Work order: The range starts at the line containing "#63, priority: P3 -> P1" and ends at the last line of the records below. Reproduce those lines exactly.
====== Data in this exercise ======
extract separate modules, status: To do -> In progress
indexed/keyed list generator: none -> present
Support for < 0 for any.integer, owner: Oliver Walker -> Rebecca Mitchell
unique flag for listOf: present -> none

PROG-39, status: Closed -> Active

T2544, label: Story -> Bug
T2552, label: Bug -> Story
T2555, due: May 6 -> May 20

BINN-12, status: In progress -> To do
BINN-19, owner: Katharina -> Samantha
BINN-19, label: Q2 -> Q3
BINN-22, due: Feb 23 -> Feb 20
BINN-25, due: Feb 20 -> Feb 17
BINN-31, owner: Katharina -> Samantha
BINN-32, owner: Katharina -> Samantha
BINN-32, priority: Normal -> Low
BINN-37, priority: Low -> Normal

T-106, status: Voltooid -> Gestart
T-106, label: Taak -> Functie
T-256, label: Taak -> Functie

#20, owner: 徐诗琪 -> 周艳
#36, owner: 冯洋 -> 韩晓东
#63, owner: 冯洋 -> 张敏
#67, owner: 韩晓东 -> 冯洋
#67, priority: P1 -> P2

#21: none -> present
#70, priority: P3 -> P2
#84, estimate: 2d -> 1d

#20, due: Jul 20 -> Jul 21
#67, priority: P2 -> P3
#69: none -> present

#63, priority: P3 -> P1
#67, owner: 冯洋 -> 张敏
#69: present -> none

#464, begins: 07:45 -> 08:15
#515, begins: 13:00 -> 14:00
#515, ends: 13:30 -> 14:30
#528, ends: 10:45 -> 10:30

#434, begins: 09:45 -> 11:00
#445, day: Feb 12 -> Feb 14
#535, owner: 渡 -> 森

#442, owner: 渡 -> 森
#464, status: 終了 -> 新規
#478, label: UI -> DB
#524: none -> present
======
Written reply:
#63, priority: P3 -> P1
#67, owner: 冯洋 -> 张敏
#69: present -> none

#464, begins: 07:45 -> 08:15
#515, begins: 13:00 -> 14:00
#515, ends: 13:30 -> 14:30
#528, ends: 10:45 -> 10:30

#434, begins: 09:45 -> 11:00
#445, day: Feb 12 -> Feb 14
#535, owner: 渡 -> 森

#442, owner: 渡 -> 森
#464, status: 終了 -> 新規
#478, label: UI -> DB
#524: none -> present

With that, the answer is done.